Christopher J. Logothetis, MD, chair of the Department of Genitourinary Medical Oncology in the Division of Cancer Medicine at The University of Texas MD Anderson Cancer Center in Houston, explained that long-accepted models of tumor progression are simply not holding up as we gain a better understanding of the microenvironment of prostate cancer.
Many cancers become more chemotherapy-resistant over time, so that chemotherapy is more effective in earlier stages. However, when cell signaling pathways are examined more closely, this model does not hold up in prostate cancer, Logothetis said.
Cell signaling can occur between nearby cells (paracrine signaling) or within the same cell (autocrine signaling). Both paracrine and autocrine signaling can result in tumor growth, with autocrine signaling usually occurring later than paracrine signaling in terms of disease progression. This is an important point because research has linked these signaling pathways to chemotherapy sensitivity and resistance. “Only when [the tumor] becomes autocrine…does it become chemotherapy sensitive,” Logothetis said.
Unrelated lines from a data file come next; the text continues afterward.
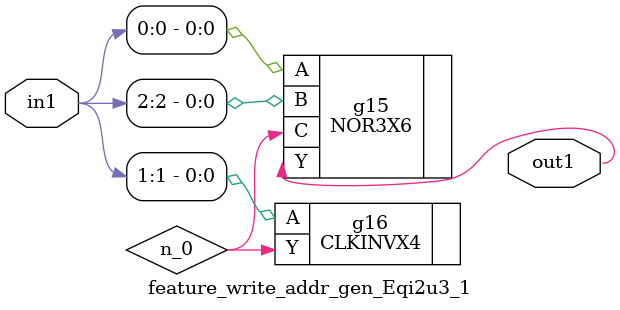
<source format=v>
`timescale 1ps / 1ps


module feature_write_addr_gen_Eqi2u3_1(in1, out1);
  input [2:0] in1;
  output out1;
  wire [2:0] in1;
  wire out1;
  wire n_0;
  NOR3X6 g15(.A (in1[0]), .B (in1[2]), .C (n_0), .Y (out1));
  CLKINVX4 g16(.A (in1[1]), .Y (n_0));
endmodule



</source>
Interaction of the paracrine and autocrine pathways also influences the organ-specific progression of the disease, evidenced by the fact that prostate cancer most commonly metastasizes to the bone, Logothetis said. It’s estimated that 90% of cases of advanced-stage prostate cancer metastasize to the bones.
Studies are now exploring the relationship of these pathways in epithelial tissue and the ability of the cancer to migrate from its origin in the prostate. Results so far indicate that stromal elements mediate paracrine support of the development of prostate cancer in the bone. In addition, separate studies have suggested that prostate stromal cells exhibit growth-promoting effects on malignant epithelial cells. These data suggest that prostate cancer cells in bones communicate with one another in such a way so as to control the progression of the disease.
A better understanding of the prostate cancer microenvironment is leading to more effective treatments, both through the improved use of existing treatments and the development of novel therapies.
For example, docetaxel, a chemotherapy agent approved for use in patients with metastatic prostate cancer who have failed prior chemotherapy, has been a standard treatment for advanced-stage disease. However, Logothetis said that oncologists should consider the use of serial chemotherapy, or successive chemotherapy delivered in doses corresponding to disease progression. By taking into account cell signaling pathways and an understanding of their impact on the sensitivity of tumors to chemotherapy, this serialized approach may have a greater impact on patient survival.
“Understanding the disease and applying the proper chemotherapy makes a difference,” Logothetis said.